(What is being asked):
Every record below should be transcribed exactly. Omit the images.

'''

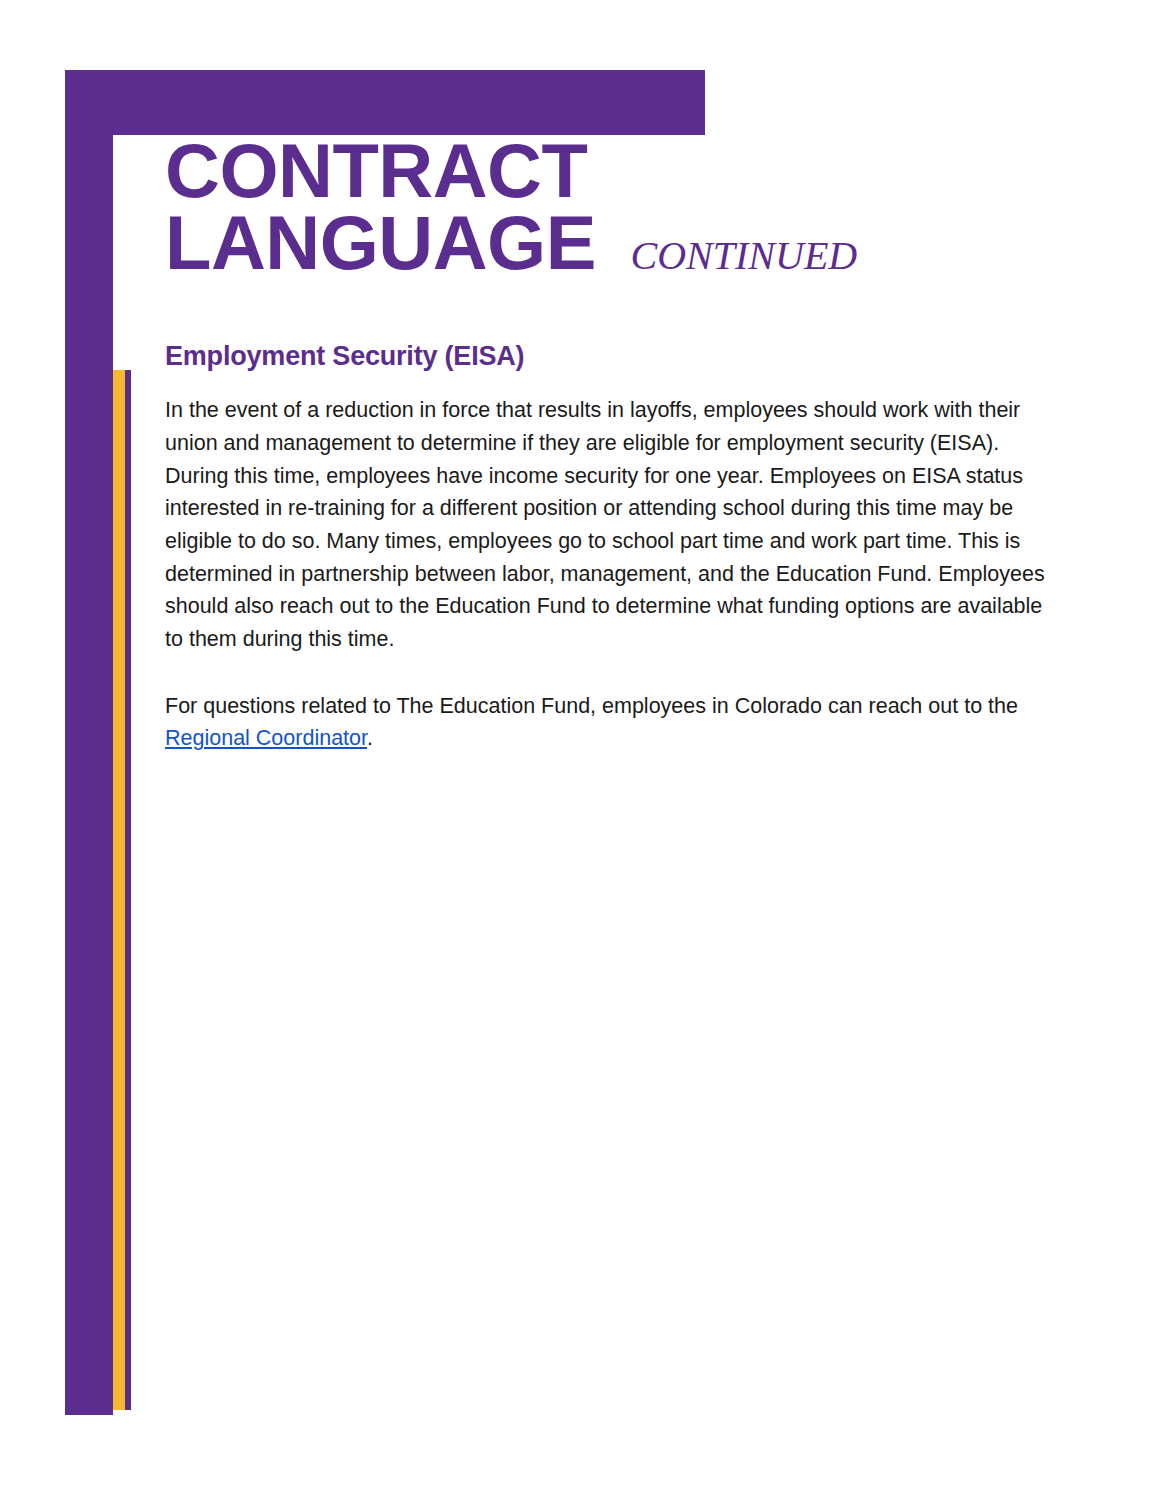Contract
Language Continued
Employment Security (EISA)
In the event of a reduction in force that results in layoffs, employees should work with their union and management to determine if they are eligible for employment security (EISA). During this time, employees have income security for one year. Employees on EISA status interested in re-training for a different position or attending school during this time may be eligible to do so. Many times, employees go to school part time and work part time. This is determined in partnership between labor, management, and the Education Fund. Employees should also reach out to the Education Fund to determine what funding options are available to them during this time.
For questions related to The Education Fund, employees in Colorado can reach out to the Regional Coordinator.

'''

(Solution):
Contract
Language Continued
Employment Security (EISA)
In the event of a reduction in force that results in layoffs, employees should work with their union and management to determine if they are eligible for employment security (EISA). During this time, employees have income security for one year. Employees on EISA status interested in re-training for a different position or attending school during this time may be eligible to do so. Many times, employees go to school part time and work part time. This is determined in partnership between labor, management, and the Education Fund. Employees should also reach out to the Education Fund to determine what funding options are available to them during this time.
For questions related to The Education Fund, employees in Colorado can reach out to the Regional Coordinator.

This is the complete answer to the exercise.